=== What you have to do ===
Output only the lines below from the one holding "6. A personalized" down to the one holding "Wordle but better", both end lines included and every picture dropped.

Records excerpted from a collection
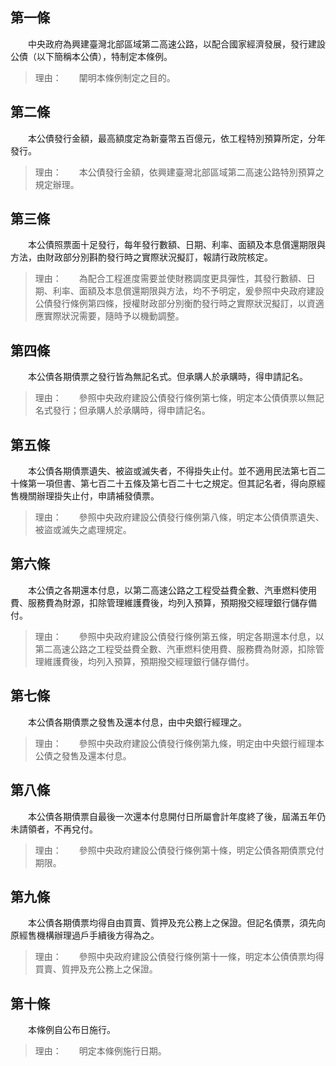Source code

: 第一條 
-------
　　中央政府為興建臺灣北部區域第二高速公路，以配合國家經濟發展，發行建設公債（以下簡稱本公債），特制定本條例。  
> 理由：　　闡明本條例制定之目的。



第二條 
-------
　　本公債發行金額，最高額度定為新臺幣五百億元，依工程特別預算所定，分年發行。  
> 理由：　　本公債發行金額，依興建臺灣北部區域第二高速公路特別預算之規定辦理。



第三條 
-------
　　本公債照票面十足發行，每年發行數額、日期、利率、面額及本息償還期限與方法，由財政部分別斟酌發行時之實際狀況擬訂，報請行政院核定。  
> 理由：　　為配合工程進度需要並使財務調度更具彈性，其發行數額、日期、利率、面額及本息償還期限與方法，均不予明定，爰參照中央政府建設公債發行條例第四條，授權財政部分別衡酌發行時之實際狀況擬訂，以資適應實際狀況需要，隨時予以機動調整。



第四條 
-------
　　本公債各期債票之發行皆為無記名式。但承購人於承購時，得申請記名。  
> 理由：　　參照中央政府建設公債發行條例第七條，明定本公債債票以無記名式發行；但承購人於承購時，得申請記名。



第五條 
-------
　　本公債各期債票遺失、被盜或滅失者，不得掛失止付。並不適用民法第七百二十條第一項但書、第七百二十五條及第七百二十七之規定。但其記名者，得向原經售機關辦理掛失止付，申請補發債票。  
> 理由：　　參照中央政府建設公債發行條例第八條，明定本公債債票遺失、被盜或滅失之處理規定。



第六條 
-------
　　本公債之各期還本付息，以第二高速公路之工程受益費全數、汽車燃料使用費、服務費為財源，扣除管理維護費後，均列入預算，預期撥交經理銀行儲存備付。  
> 理由：　　參照中央政府建設公債發行條例第五條，明定各期還本付息，以第二高速公路之工程受益費全數、汽車燃料使用費、服務費為財源，扣除管理維護費後，均列入預算，預期撥交經理銀行儲存備付。



第七條 
-------
　　本公債各期債票之發售及還本付息，由中央銀行經理之。  
> 理由：　　參照中央政府建設公債發行條例第九條，明定由中央銀行經理本公債之發售及還本付息。



第八條 
-------
　　本公債各期債票自最後一次還本付息開付日所屬會計年度終了後，屆滿五年仍未請領者，不再兌付。  
> 理由：　　參照中央政府建設公債發行條例第十條，明定公債各期債票兌付期限。



第九條 
-------
　　本公債各期債票均得自由買賣、質押及充公務上之保證。但記名債票，須先向原經售機構辦理過戶手續後方得為之。  
> 理由：　　參照中央政府建設公債發行條例第十一條，明定本公債債票均得買賣、質押及充公務上之保證。



第十條 
-------
　　本條例自公布日施行。  
> 理由：　　明定本條例施行日期。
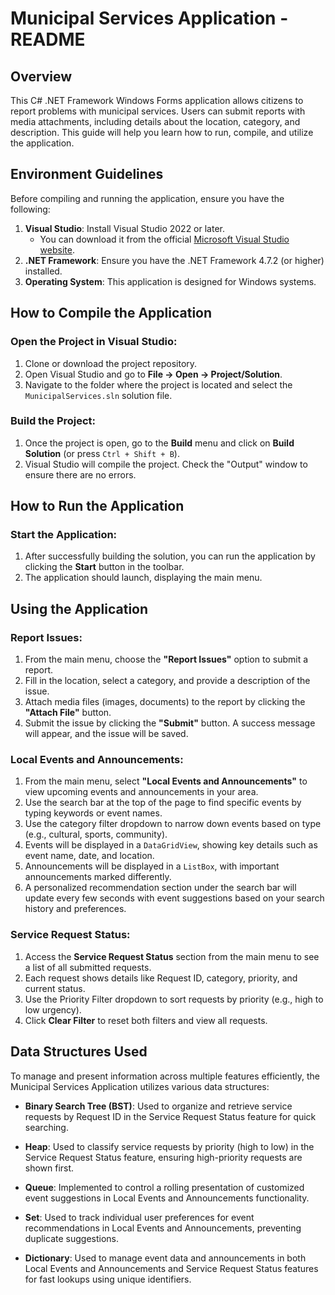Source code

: # Municipal Services Application - README

## Overview
This C# .NET Framework Windows Forms application allows citizens to report problems with municipal services. Users can submit reports with media attachments, including details about the location, category, and description. This guide will help you learn how to run, compile, and utilize the application.

## Environment Guidelines
Before compiling and running the application, ensure you have the following:

1. **Visual Studio**: Install Visual Studio 2022 or later.
   - You can download it from the official [Microsoft Visual Studio website](https://visualstudio.microsoft.com/).
2. **.NET Framework**: Ensure you have the .NET Framework 4.7.2 (or higher) installed.
3. **Operating System**: This application is designed for Windows systems.

## How to Compile the Application

### Open the Project in Visual Studio:
1. Clone or download the project repository.
2. Open Visual Studio and go to **File → Open → Project/Solution**.
3. Navigate to the folder where the project is located and select the `MunicipalServices.sln` solution file.

### Build the Project:
1. Once the project is open, go to the **Build** menu and click on **Build Solution** (or press `Ctrl + Shift + B`).
2. Visual Studio will compile the project. Check the "Output" window to ensure there are no errors.

## How to Run the Application

### Start the Application:
1. After successfully building the solution, you can run the application by clicking the **Start** button in the toolbar.
2. The application should launch, displaying the main menu.

## Using the Application

### Report Issues:
1. From the main menu, choose the **"Report Issues"** option to submit a report.
2. Fill in the location, select a category, and provide a description of the issue.
3. Attach media files (images, documents) to the report by clicking the **"Attach File"** button.
4. Submit the issue by clicking the **"Submit"** button. A success message will appear, and the issue will be saved.

### Local Events and Announcements:
1. From the main menu, select **"Local Events and Announcements"** to view upcoming events and announcements in your area.
2. Use the search bar at the top of the page to find specific events by typing keywords or event names.
3. Use the category filter dropdown to narrow down events based on type (e.g., cultural, sports, community).
4. Events will be displayed in a `DataGridView`, showing key details such as event name, date, and location.
5. Announcements will be displayed in a `ListBox`, with important announcements marked differently.
6. A personalized recommendation section under the search bar will update every few seconds with event suggestions based on your search history and preferences.

### Service Request Status:
1. Access the **Service Request Status** section from the main menu to see a list of all submitted requests.
2. Each request shows details like Request ID, category, priority, and current status.
3. Use the Priority Filter dropdown to sort requests by priority (e.g., high to low urgency).
4. Click **Clear Filter** to reset both filters and view all requests.

## Data Structures Used
To manage and present information across multiple features efficiently, the Municipal Services Application utilizes various data structures:

- **Binary Search Tree (BST)**: Used to organize and retrieve service requests by Request ID in the Service Request Status feature for quick searching.
  
- **Heap**: Used to classify service requests by priority (high to low) in the Service Request Status feature, ensuring high-priority requests are shown first.

- **Queue**: Implemented to control a rolling presentation of customized event suggestions in Local Events and Announcements functionality.

- **Set**: Used to track individual user preferences for event recommendations in Local Events and Announcements, preventing duplicate suggestions.

- **Dictionary**: Used to manage event data and announcements in both Local Events and Announcements and Service Request Status features for fast lookups using unique identifiers.


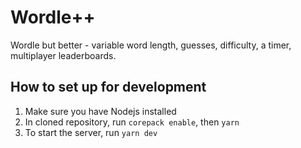 # Wordle++

Wordle but better - variable word length, guesses, difficulty, a timer, multiplayer leaderboards.

## How to set up for development

1. Make sure you have Nodejs installed
2. In cloned repository, run `corepack enable`, then `yarn`
3. To start the server, run `yarn dev`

=== Solved problem ===
6. A personalized recommendation section under the search bar will update every few seconds with event suggestions based on your search history and preferences.

### Service Request Status:
1. Access the **Service Request Status** section from the main menu to see a list of all submitted requests.
2. Each request shows details like Request ID, category, priority, and current status.
3. Use the Priority Filter dropdown to sort requests by priority (e.g., high to low urgency).
4. Click **Clear Filter** to reset both filters and view all requests.

## Data Structures Used
To manage and present information across multiple features efficiently, the Municipal Services Application utilizes various data structures:

- **Binary Search Tree (BST)**: Used to organize and retrieve service requests by Request ID in the Service Request Status feature for quick searching.
  
- **Heap**: Used to classify service requests by priority (high to low) in the Service Request Status feature, ensuring high-priority requests are shown first.

- **Queue**: Implemented to control a rolling presentation of customized event suggestions in Local Events and Announcements functionality.

- **Set**: Used to track individual user preferences for event recommendations in Local Events and Announcements, preventing duplicate suggestions.

- **Dictionary**: Used to manage event data and announcements in both Local Events and Announcements and Service Request Status features for fast lookups using unique identifiers.


 # Wordle++

Wordle but better - variable word length, guesses, difficulty, a timer, multiplayer leaderboards.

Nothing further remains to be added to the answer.